The companies then turned to the Supreme Court. Tellingly, they didn’t take issue with the Fourth Circuit’s rejection of their federal-officer removal claim, but rather dropped that claim and instead argued that the Fourth Circuit should have reviewed all of their other federal removal claims. Further, “[t]o preserve judicial resources,” the defendants asked the Court to review the one basis of removal that they believe is their best chance — namely, that the state claims are “federal” in nature and thus belong in federal court.
The Court agreed that the Fourth Circuit has the statutory authority to review all asserted bases of removal and remanded the case back to that court to do so.

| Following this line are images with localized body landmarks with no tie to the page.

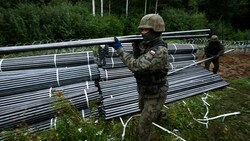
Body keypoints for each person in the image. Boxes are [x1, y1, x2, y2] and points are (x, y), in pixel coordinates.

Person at [110, 14, 169, 141]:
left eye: (145, 30)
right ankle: (158, 114)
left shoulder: (159, 51)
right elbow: (139, 58)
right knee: (143, 110)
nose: (142, 33)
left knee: (143, 125)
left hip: (156, 93)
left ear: (155, 30)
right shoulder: (148, 45)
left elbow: (137, 66)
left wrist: (120, 49)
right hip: (144, 90)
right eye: (141, 30)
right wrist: (136, 47)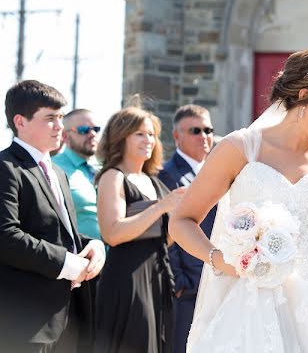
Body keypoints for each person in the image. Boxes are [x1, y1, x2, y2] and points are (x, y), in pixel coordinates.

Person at [169, 47, 308, 352]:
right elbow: (181, 221)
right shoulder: (240, 149)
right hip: (254, 306)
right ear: (304, 96)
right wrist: (219, 259)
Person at [1, 80, 105, 353]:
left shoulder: (57, 173)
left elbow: (58, 232)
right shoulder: (6, 168)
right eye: (50, 118)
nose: (60, 126)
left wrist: (92, 246)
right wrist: (68, 264)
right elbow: (6, 236)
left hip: (69, 316)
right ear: (20, 122)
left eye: (60, 117)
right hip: (25, 323)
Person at [94, 107, 184, 353]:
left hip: (158, 272)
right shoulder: (113, 177)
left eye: (152, 134)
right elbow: (112, 233)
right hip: (126, 278)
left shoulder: (154, 180)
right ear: (121, 137)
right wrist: (161, 206)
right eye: (140, 134)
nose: (149, 141)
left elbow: (166, 240)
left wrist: (184, 214)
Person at [158, 105, 217, 353]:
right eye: (195, 130)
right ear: (176, 136)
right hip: (188, 288)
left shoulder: (219, 171)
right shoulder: (166, 176)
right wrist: (179, 282)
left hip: (218, 279)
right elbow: (164, 231)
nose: (204, 136)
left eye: (208, 129)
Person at [54, 108, 103, 241]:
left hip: (113, 257)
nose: (92, 134)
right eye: (84, 130)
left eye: (96, 129)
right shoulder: (53, 168)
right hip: (78, 255)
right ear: (64, 136)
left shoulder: (106, 169)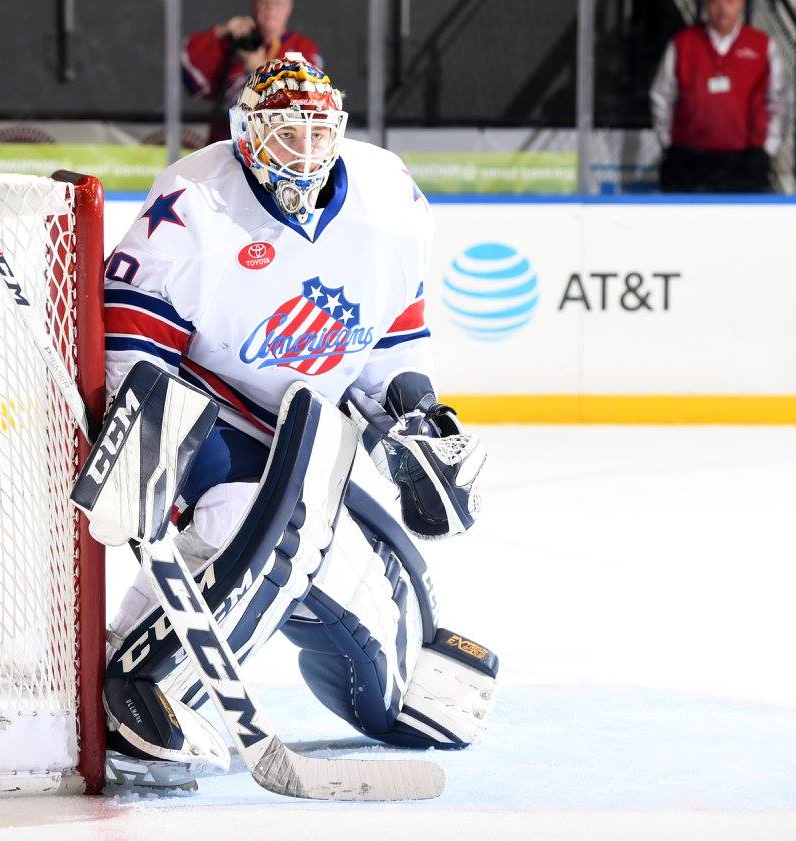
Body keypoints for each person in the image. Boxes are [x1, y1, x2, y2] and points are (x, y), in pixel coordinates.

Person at [97, 54, 498, 777]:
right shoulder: (194, 204)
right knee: (243, 525)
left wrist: (415, 416)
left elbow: (393, 331)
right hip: (207, 407)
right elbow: (132, 343)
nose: (306, 150)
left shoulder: (386, 196)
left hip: (311, 431)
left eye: (319, 132)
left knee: (380, 601)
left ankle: (384, 668)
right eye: (286, 133)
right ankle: (139, 678)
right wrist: (149, 448)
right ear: (247, 135)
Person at [650, 0, 784, 192]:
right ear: (705, 4)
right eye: (715, 2)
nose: (722, 8)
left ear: (742, 4)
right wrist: (668, 143)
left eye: (730, 2)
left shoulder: (763, 46)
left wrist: (769, 148)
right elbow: (662, 96)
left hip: (745, 164)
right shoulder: (681, 44)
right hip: (689, 163)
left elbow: (778, 101)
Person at [182, 0, 322, 143]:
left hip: (277, 149)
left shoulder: (303, 48)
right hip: (226, 144)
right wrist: (224, 29)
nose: (270, 8)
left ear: (289, 7)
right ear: (253, 5)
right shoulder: (234, 42)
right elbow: (187, 60)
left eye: (278, 3)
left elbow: (306, 101)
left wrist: (257, 66)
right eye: (264, 2)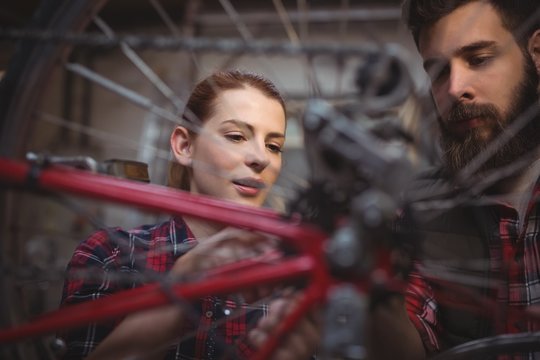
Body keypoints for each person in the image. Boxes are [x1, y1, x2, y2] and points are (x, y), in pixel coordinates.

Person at [59, 70, 319, 359]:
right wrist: (180, 286)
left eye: (274, 146)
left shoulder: (294, 275)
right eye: (236, 137)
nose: (260, 158)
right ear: (184, 146)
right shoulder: (111, 256)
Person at [374, 1, 540, 359]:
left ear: (537, 54)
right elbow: (410, 347)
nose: (455, 89)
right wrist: (371, 287)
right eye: (437, 73)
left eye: (478, 59)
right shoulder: (421, 210)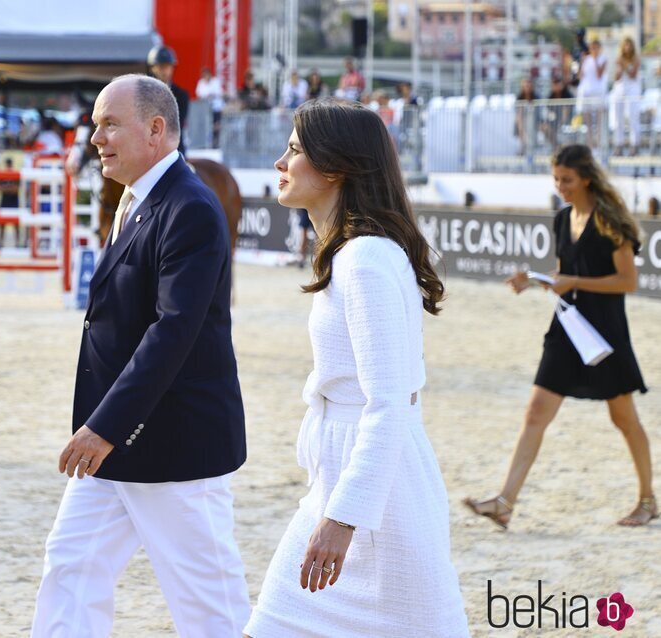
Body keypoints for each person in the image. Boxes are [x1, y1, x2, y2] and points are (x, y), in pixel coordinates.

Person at [31, 74, 250, 637]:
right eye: (95, 123)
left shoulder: (191, 207)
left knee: (208, 606)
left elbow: (172, 330)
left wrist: (104, 426)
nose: (94, 136)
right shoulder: (134, 199)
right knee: (72, 565)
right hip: (116, 446)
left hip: (175, 445)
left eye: (109, 123)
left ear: (156, 130)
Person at [244, 98, 468, 637]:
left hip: (380, 494)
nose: (280, 162)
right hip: (343, 477)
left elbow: (389, 403)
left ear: (335, 167)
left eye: (294, 150)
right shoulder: (351, 254)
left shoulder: (366, 259)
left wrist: (345, 517)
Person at [465, 144, 656, 529]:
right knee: (535, 412)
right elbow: (562, 273)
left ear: (586, 177)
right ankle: (504, 502)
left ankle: (649, 500)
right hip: (567, 326)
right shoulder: (563, 218)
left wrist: (575, 281)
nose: (560, 186)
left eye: (566, 180)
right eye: (556, 179)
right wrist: (534, 281)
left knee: (624, 419)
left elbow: (628, 281)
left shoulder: (610, 220)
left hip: (604, 332)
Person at [147, 44, 190, 156]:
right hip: (148, 147)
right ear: (153, 68)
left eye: (167, 66)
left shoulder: (181, 95)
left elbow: (176, 124)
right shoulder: (144, 95)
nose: (164, 71)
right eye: (161, 66)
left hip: (174, 149)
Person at [611, 37, 641, 155]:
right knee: (618, 118)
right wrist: (619, 67)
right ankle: (619, 144)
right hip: (620, 89)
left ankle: (635, 144)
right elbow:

It did not address the merits of the industry’s claim that the state cases should be “federalized” and thus remain in federal court. That ball is now back in the appellate court.

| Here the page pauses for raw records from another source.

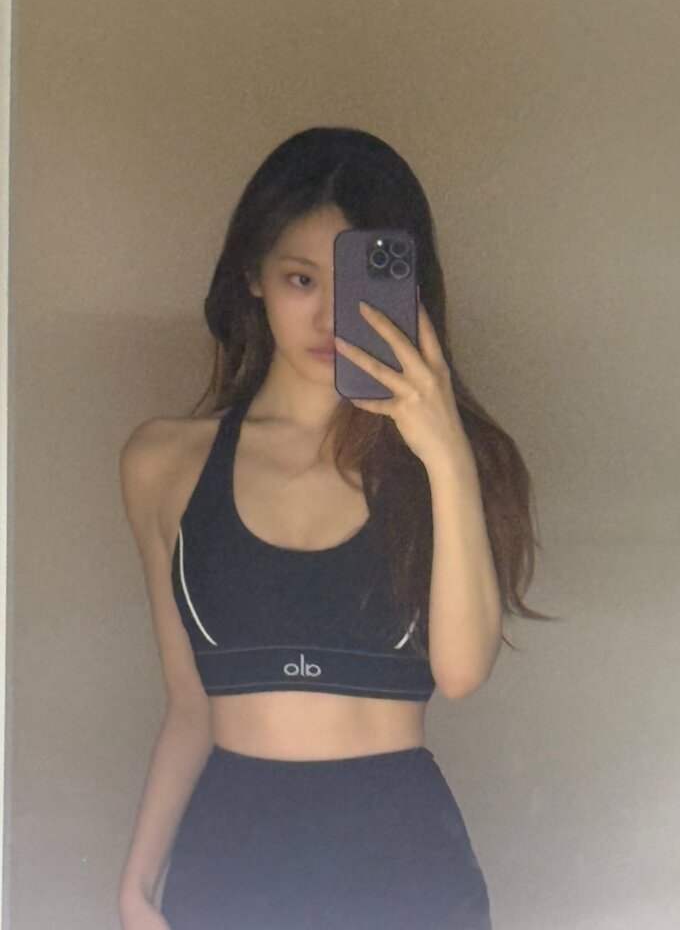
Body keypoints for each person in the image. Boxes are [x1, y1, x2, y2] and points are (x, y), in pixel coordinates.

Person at [117, 127, 547, 930]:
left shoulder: (451, 461)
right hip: (229, 853)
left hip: (400, 861)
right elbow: (190, 704)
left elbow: (460, 671)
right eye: (299, 279)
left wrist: (444, 450)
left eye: (349, 285)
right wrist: (136, 885)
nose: (325, 317)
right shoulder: (163, 462)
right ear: (252, 276)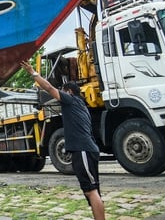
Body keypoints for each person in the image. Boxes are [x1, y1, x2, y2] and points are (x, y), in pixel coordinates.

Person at [20, 61, 105, 220]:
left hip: (83, 150)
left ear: (69, 92)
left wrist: (33, 73)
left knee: (91, 191)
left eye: (63, 91)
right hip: (88, 150)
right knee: (91, 191)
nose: (60, 95)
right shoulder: (82, 106)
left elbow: (50, 89)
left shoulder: (70, 100)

This is the point that Gorsuch emphasized in his opinion: As a matter of civil procedure, appellate courts must review all bases of removal, rather than only the one that is immediately appealable, he concluded for the majority. By the majority’s lights, the civil procedure question is apparently easy to answer, as the relevant federal statute provides “a clear … directive” supporting the industry’s argument for review of all of its asserted bases of removal.
Sotomayor’s lone dissent
In her lone dissent, Justice Sonia Sotomayor concluded that the Fourth Circuit correctly determined that it had jurisdiction to review only the federal-officer removal claim. She supports that conclusion not only with a careful examination of the statutory text, legislative history, and relevant caselaw, but also by pointing out the irony of the majority’s interpretation in the context of the case: “Petitioners no longer advance their [federal-officer removal] argument. … Yet that argument somehow opens a back door to appellate review that would otherwise be closed to them. Meanwhile, Baltimore, which has already waited nearly three years to begin litigation on the merits, is consigned to waiting once more.”

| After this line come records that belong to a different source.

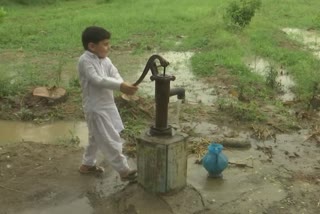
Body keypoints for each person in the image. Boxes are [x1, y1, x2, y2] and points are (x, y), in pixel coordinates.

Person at [77, 26, 138, 181]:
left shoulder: (106, 60)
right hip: (95, 108)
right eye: (105, 44)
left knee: (96, 137)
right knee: (110, 139)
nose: (108, 47)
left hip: (107, 105)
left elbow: (114, 74)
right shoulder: (85, 61)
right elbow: (97, 80)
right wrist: (120, 86)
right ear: (92, 46)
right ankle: (124, 171)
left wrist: (123, 84)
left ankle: (87, 165)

The majority’s interpretation, in short, expands federal judicial authority in a way that rewards the defendants’ “gamesmanship” to evade litigation in state court.
By allowing the industry to continue tying this litigation up with questions of civil procedure rather than defending against the merits of the plaintiffs’ state claims, the majority’s decision also supports the defendants’ efforts to delay discovery about the industry’s role in polluting social and political discourse with disinformation to undermine climate action and keep us on a fossil-fuel dependent path that has led us to the brink of planetary collapse.
A fuller picture of the industry’s deceptive marketing tactics is an important part of this country’s political and cultural history that can inform our decisions about how best to respond to the climate emergency. This is particularly important now, as the industry’s disinformation campaign continues — and grows even more insidious and sophisticated as calls for climate action grow louder. The civil discovery and trial system is a powerful tool to expose hidden information, and the fossil fuel industry knows that. The civil procedure question resolved in this case is in this sense more consequential than Gorsuch’s opening qualification suggests.
Karen C. Sokol is a professor of law at Loyola University New Orleans College of Law and is a Member Scholar at the Center for Progressive Reform.